Top of EXTRACTED MATERIAL
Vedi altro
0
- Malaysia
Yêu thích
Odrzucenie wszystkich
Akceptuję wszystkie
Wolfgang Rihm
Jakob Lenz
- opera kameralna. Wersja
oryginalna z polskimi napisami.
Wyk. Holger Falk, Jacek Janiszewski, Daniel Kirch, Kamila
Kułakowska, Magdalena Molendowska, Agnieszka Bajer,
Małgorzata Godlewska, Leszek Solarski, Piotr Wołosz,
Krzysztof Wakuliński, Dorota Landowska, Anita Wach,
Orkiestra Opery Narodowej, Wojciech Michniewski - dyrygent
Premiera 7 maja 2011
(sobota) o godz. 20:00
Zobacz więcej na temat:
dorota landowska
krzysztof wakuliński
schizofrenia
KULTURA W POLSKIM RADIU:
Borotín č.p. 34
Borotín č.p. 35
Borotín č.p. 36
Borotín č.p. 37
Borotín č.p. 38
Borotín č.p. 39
Bottom of EXTRACTED MATERIAL
Top of EXTRACTED MATERIAL
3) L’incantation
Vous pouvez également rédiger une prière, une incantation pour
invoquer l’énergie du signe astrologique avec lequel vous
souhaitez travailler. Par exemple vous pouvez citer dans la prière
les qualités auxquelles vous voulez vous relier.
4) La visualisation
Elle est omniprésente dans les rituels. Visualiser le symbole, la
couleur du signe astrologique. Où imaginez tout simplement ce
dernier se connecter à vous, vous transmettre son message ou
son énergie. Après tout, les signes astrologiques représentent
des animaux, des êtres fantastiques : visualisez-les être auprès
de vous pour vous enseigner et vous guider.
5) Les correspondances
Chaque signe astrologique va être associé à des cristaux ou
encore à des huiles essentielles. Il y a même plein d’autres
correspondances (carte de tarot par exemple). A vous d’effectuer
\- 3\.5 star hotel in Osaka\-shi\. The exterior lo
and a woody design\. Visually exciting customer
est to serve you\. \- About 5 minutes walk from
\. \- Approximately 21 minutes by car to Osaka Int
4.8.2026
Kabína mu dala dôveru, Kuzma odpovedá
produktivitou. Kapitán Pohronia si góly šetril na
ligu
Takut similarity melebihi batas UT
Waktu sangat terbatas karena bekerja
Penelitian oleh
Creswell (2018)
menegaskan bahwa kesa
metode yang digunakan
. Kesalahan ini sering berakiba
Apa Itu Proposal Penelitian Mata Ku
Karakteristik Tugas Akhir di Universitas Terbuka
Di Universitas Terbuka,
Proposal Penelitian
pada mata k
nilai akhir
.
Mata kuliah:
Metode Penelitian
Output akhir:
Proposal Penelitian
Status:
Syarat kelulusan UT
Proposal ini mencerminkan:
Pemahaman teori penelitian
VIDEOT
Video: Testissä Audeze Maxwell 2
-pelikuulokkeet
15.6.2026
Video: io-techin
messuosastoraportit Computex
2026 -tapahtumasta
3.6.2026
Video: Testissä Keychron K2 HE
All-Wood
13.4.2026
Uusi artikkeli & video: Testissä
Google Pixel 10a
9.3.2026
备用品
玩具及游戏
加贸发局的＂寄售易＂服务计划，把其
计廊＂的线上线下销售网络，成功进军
Bottom of EXTRACTED MATERIAL
### TASK BRIEF
Return every row above that contains the string "tout". Case counts.

### REPLY TO THE TASK
couleur du signe astrologique. Où imaginez tout simplement ce
son énergie. Après tout, les signes astrologiques représentent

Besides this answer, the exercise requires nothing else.